By Mimi Pollack
Whether you are new to San Diego are or an old timer, I think it is always interesting to learn about local places and people. “Schlepping and Schmoozing Through San Diego County, Volume One” is a new book by Donald H. Harrison. It is filled with stories about people and places in San Diego County with a Jewish theme. This is a bonus for San Diego, a place known for its military history, not its “Jewishness,” as is New York City.
Harrison is actually from New York, but moved to California as a teen with his family. He is now practically a native Californian. He brings to this book a keen journalistic eye as he has worked in the field of journalism for various publications, as well as his own, since 1962. He also has a deep sense of Jewish history and culture. In addition, he worked in public relations in San Diego for several years.
The nice thing about this book is that you can either read it cover to cover or go through the extensive table of contents and choose the chapters that catch your eye. The book is in chronological order starting in 1987 and ending in 2019.
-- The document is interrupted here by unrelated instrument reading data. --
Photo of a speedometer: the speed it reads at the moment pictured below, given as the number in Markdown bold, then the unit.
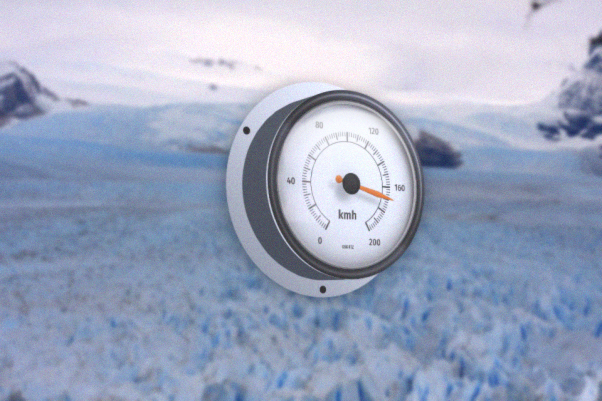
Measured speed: **170** km/h
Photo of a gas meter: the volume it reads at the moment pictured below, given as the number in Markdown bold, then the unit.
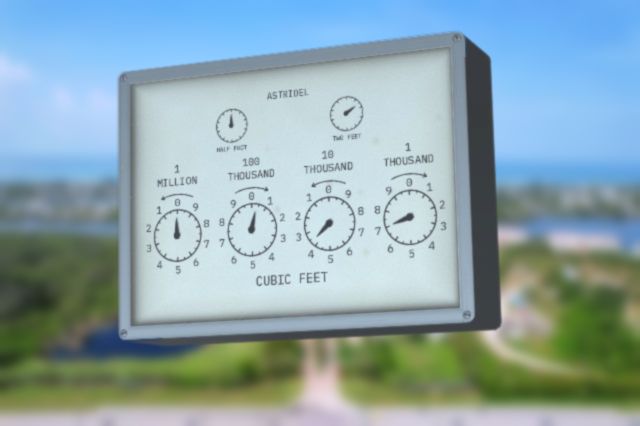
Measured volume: **3700** ft³
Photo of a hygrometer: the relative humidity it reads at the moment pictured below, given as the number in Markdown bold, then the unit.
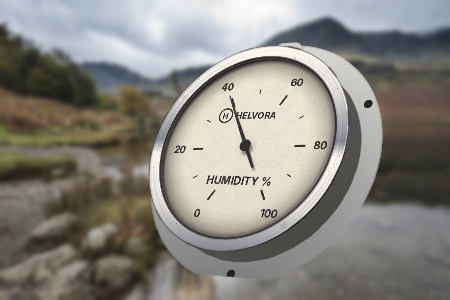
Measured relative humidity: **40** %
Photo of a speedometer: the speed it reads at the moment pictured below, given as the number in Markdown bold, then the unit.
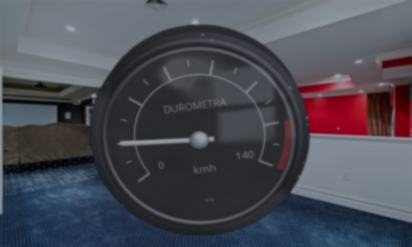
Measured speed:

I did the latter and there were 18 stories that I was particularly drawn to read, such as those about immigrants, particularly “Immigrant Stories Told at the New Americans Museum,” and his recounting of the history of Jewish Family Service and how that organization has served the community for over a century. Moreover, I liked his stories about people who converted and intermarried couples, including “Christina de Jesus Is a Jewish Song Leader” and “Intermarried Couple Honors Each Other’s Beliefs.” His curious nature has served him well in compiling this book.
There are also many stories related to the history of San Diego, such as “Plaque Recalling First Roseville Hotel Unveiled”.
Since San Diego has a strong military presence, there are two chapters I particularly liked that touched on that: “Liberation Moment at Miramar National Cemetery Honors Ex-POWs” and “Jews of the U.S. Military Honored at Veteran’s Museum.”
One of his best received articles recounts the passing of San Diego’s first lady of Holocaust survivors, Gussie Zaks. Her funeral service was held at the Tifereth Israel Synagogue in San Carlos. It is his tribute to her and the community that loved her, and it struck a chord with many readers.
In another chapter, Harrison describes how two ancient traditions—Kumeyay and Jewish—were briefly juxtaposed at Chabad of East County.
Finally, there are also several chapters about his adventures sightseeing in San Diego from the coast to East County as well as points north and south, all of which he describes with gusto. I liked his chapters on SEAL tours, living with animals, the Model Railroad Museum in Balboa Park, and the Birch Aquarium. In addition, every year he goes to Comic-Con with engaging observations. Check out “Survivor Ruth G. Saks Impresses Comic-Con Audience”.
The motto of his publication, San Diego Jewish World, a daily online newspaper, is “there is a Jewish story everywhere,” and Harrison sure knows how to find them.
Mimi Pollack is a former English as a Second Language teacher and a freelance writer.